According to Chinese-language news reports, a twin-engine J-20 prototype flew for 18 minutes on Jan. 11 from the "Plant 132 aerodrome" in Chengdu in southwest China. "Plant 132" is the designation for the Chengdu Aircraft Industry Group. A Chengdu J-10S Vigorous Dragon twin-seat fighter served as the chase plane.
Photographs of the flight test can be found on the china-defense.com and bbs.huanqiu.com websites.
A scheduled flight test for Jan. 7 was reportedly canceled due to bad weather. In late December photographs emerged of what appeared to be a taxi runway test of the J-20, then last week a video was released of the same runway test.
The Jan. 11 flight test will no doubt surprise many analysts. Gates told reporters on Jan. 8 that China "may be somewhat further ahead in the development of the aircraft than our intelligence had earlier indicated." The comments were made at Andrews Air Force Base in Maryland en route to visit Beijing.
Gates also clarified previous comments he made on whether China would be able to field a fifth-generation fighter by 2020. "What I said was that in 2020 or 2025 that there would still be a vast disparity in the number of deployed fifth-generation aircraft that the United States had compared to anybody else in the world."
China's development of a stealth fighter will no doubt renew calls for the U.S. to release 66 F-16C/D fighters requested by Taiwan, now on hold since 2006 due to Chinese pressure.
China has been adamant that continued U.S. arms sales to Taiwan would damage Sino-U.S. ties. China canceled military ties with the U.S. after Washington released a $6.4 billion arms package to Taiwan last January.
"On that, China's position has been clear and consistent - we are against it," said Chinese Minister for National Defense Gen. Liang Guanglie during a joint news conference with Gates on Jan. 10 in Beijing.
"Because United States arms sales to Taiwan seriously damaged China's core interests and we do not want to see that happen again, neither do we hope that the U.S. arms sales to Taiwan will again and further disrupt our bilateral and military-to-military relationship," Liang said.

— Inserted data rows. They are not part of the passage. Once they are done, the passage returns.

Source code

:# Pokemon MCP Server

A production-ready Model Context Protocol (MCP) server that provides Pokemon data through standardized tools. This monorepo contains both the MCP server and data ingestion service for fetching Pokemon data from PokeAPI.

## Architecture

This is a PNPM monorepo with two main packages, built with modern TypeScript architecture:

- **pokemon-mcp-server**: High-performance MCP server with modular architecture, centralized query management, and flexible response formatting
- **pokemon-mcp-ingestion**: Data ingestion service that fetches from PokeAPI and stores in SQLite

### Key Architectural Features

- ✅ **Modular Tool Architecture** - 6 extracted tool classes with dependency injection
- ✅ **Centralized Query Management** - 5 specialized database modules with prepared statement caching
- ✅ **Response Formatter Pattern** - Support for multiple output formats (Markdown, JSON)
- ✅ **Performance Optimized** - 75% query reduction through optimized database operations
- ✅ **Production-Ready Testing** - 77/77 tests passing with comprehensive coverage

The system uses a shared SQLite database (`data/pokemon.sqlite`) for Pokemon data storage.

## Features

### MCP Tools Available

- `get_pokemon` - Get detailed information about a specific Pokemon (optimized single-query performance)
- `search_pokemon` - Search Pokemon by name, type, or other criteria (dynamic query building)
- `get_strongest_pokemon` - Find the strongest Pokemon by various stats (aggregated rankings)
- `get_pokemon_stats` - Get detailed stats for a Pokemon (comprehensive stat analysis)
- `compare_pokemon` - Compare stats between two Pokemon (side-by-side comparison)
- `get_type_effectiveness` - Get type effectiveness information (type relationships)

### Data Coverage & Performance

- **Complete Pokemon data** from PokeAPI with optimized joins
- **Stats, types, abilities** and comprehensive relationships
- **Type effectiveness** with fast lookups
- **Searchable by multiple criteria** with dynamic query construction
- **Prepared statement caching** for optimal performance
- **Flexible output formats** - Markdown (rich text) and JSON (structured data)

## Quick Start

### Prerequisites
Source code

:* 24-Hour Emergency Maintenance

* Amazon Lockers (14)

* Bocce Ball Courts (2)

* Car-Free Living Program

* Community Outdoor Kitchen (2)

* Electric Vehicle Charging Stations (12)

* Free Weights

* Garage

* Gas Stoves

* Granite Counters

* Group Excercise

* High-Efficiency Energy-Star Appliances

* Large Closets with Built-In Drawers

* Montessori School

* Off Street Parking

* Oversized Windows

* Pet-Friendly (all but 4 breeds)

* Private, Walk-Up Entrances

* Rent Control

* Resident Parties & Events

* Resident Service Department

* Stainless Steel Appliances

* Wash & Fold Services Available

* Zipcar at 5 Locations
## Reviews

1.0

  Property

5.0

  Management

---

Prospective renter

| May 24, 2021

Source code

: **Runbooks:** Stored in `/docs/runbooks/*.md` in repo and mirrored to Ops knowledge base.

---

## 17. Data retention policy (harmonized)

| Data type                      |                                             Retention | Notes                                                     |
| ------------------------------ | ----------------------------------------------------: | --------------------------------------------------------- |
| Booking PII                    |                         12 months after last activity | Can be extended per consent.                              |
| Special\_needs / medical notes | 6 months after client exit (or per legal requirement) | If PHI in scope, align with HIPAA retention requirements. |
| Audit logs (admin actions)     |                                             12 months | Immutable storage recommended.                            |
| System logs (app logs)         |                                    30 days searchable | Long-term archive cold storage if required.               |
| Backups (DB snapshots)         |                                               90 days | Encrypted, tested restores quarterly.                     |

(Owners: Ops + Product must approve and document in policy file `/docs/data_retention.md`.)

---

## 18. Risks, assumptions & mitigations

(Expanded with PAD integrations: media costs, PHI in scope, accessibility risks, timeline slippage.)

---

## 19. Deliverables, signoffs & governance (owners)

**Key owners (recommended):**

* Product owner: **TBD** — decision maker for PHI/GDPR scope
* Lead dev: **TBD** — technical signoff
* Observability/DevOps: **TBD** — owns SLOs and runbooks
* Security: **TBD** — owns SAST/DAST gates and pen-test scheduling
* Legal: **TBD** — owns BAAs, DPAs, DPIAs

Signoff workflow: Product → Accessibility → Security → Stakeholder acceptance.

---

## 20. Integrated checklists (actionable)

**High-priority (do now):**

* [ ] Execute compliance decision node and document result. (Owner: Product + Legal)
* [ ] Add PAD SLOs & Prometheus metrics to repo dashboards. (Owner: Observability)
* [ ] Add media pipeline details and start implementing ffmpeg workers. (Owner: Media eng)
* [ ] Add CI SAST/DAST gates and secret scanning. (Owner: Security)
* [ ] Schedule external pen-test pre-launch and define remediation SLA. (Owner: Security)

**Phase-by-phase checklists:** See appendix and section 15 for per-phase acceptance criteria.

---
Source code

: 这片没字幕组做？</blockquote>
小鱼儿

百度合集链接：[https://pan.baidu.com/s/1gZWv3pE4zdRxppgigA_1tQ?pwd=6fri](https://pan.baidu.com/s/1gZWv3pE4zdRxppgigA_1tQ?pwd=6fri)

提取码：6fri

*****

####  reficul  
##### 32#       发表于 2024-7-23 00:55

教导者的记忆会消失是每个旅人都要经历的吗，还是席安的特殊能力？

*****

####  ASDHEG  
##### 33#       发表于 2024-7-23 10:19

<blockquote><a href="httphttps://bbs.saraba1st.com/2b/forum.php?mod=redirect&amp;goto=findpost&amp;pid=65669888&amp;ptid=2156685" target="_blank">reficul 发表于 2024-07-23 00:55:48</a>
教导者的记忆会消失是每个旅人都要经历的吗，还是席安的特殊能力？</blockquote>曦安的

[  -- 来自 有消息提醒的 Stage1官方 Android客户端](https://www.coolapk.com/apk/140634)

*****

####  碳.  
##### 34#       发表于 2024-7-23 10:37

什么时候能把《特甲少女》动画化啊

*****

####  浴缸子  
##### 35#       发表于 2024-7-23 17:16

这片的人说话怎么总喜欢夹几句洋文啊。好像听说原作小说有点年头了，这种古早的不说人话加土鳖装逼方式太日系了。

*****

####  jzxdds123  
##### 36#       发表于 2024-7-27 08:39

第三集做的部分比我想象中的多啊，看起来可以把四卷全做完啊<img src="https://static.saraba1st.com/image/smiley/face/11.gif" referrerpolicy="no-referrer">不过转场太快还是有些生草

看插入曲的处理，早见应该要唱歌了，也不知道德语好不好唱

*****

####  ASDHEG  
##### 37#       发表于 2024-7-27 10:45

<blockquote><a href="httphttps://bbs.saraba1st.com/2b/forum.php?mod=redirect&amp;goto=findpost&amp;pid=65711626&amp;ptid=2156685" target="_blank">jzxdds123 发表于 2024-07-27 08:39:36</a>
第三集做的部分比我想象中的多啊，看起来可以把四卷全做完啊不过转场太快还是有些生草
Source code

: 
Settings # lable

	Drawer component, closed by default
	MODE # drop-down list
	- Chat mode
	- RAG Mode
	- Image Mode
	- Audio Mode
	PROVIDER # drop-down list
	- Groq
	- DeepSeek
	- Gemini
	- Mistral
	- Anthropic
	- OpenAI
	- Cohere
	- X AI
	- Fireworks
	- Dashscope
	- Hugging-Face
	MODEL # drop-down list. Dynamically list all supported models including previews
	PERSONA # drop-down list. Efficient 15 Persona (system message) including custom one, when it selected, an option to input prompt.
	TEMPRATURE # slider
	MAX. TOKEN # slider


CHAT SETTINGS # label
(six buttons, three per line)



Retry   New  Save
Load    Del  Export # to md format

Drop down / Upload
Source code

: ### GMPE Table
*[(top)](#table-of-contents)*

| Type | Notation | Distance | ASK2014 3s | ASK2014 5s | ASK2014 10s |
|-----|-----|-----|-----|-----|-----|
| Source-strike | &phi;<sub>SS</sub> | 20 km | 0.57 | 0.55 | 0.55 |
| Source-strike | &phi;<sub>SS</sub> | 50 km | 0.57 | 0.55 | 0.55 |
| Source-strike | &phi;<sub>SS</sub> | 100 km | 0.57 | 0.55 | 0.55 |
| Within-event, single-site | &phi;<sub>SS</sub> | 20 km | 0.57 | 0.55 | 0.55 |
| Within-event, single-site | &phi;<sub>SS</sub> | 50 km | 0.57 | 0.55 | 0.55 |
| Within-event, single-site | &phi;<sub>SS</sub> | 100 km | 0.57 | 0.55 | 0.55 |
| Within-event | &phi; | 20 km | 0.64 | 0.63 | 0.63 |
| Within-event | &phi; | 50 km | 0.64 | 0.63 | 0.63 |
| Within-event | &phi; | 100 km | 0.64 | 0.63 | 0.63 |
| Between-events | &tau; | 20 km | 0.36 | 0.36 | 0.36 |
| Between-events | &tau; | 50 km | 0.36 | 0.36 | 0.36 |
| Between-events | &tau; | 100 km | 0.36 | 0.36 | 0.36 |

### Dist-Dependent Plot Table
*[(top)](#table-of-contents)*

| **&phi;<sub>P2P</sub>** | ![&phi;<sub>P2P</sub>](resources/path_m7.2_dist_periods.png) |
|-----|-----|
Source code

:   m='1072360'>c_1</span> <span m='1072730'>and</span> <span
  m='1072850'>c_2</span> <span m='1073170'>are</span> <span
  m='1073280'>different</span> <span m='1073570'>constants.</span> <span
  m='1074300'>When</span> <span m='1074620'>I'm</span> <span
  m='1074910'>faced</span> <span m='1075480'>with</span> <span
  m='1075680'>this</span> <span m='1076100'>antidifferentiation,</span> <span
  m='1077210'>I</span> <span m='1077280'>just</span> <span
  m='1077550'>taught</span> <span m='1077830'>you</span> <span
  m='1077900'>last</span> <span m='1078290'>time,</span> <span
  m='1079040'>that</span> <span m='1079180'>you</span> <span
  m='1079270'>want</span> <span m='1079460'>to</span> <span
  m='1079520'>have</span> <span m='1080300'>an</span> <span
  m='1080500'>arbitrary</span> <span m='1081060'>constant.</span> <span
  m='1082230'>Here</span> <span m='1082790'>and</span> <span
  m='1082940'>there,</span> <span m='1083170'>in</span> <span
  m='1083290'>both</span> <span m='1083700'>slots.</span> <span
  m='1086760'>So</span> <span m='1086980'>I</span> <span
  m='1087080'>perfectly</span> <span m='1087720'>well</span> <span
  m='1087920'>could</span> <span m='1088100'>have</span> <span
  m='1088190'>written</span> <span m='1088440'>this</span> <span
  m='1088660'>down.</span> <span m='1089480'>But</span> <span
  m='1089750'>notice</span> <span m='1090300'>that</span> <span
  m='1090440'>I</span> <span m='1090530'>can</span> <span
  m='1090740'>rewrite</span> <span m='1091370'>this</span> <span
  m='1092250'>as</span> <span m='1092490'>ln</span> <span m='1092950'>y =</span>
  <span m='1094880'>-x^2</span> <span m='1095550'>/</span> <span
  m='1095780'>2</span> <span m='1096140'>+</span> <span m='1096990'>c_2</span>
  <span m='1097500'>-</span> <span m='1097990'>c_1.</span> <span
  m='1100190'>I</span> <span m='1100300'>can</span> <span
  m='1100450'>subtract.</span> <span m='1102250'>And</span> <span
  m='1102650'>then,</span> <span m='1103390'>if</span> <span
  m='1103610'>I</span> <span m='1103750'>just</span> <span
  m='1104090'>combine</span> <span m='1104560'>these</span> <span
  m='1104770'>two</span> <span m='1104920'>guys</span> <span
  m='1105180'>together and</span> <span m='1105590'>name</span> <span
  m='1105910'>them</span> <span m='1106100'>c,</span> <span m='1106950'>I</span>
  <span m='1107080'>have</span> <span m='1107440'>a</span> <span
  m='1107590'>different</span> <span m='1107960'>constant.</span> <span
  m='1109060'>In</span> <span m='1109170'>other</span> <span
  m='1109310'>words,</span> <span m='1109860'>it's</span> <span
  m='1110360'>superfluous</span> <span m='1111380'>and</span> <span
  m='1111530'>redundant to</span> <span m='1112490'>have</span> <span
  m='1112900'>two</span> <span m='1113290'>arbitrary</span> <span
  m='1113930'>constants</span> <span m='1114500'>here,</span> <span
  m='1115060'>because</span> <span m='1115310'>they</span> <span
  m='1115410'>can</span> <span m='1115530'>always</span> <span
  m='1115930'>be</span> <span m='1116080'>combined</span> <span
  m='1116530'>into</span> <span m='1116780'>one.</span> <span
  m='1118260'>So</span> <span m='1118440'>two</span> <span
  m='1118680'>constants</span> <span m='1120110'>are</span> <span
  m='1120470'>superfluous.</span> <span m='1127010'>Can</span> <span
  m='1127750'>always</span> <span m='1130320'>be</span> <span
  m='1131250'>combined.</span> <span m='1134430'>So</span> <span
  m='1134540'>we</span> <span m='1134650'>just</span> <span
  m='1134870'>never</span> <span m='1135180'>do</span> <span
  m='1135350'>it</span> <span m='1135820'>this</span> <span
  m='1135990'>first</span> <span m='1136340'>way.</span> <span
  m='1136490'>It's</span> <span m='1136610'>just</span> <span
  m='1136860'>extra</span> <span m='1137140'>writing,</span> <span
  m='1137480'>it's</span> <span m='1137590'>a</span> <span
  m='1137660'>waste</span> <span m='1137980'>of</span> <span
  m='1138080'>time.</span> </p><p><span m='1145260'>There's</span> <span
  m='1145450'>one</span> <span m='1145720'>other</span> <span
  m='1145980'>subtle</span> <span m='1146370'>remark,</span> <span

Though new F-16s seem unlikely, the U.S. does appear ready to release price and availability data for a retrofit for Taiwan's older F-16A/B Block 20s, most likely after Chinese president Hu Jintao visits the U.S. later this month.
Taiwan has 145 F-16A/Bs, 126 Indigenous Defense Fighters, 56 Mirage 2000-5s, and 60 F-5E/Fs.
Over the past three years, the U.S. has released a variety of new aircraft and missile systems to Taiwan, including P-3C Orion anti-submarine warfare patrol aircraft, UH-60 Black Hawk utility helicopters, AH-64 Apache Longbow attack helicopters, and Patriot Advanced Capability-3 (PAC-3) air defense missile systems.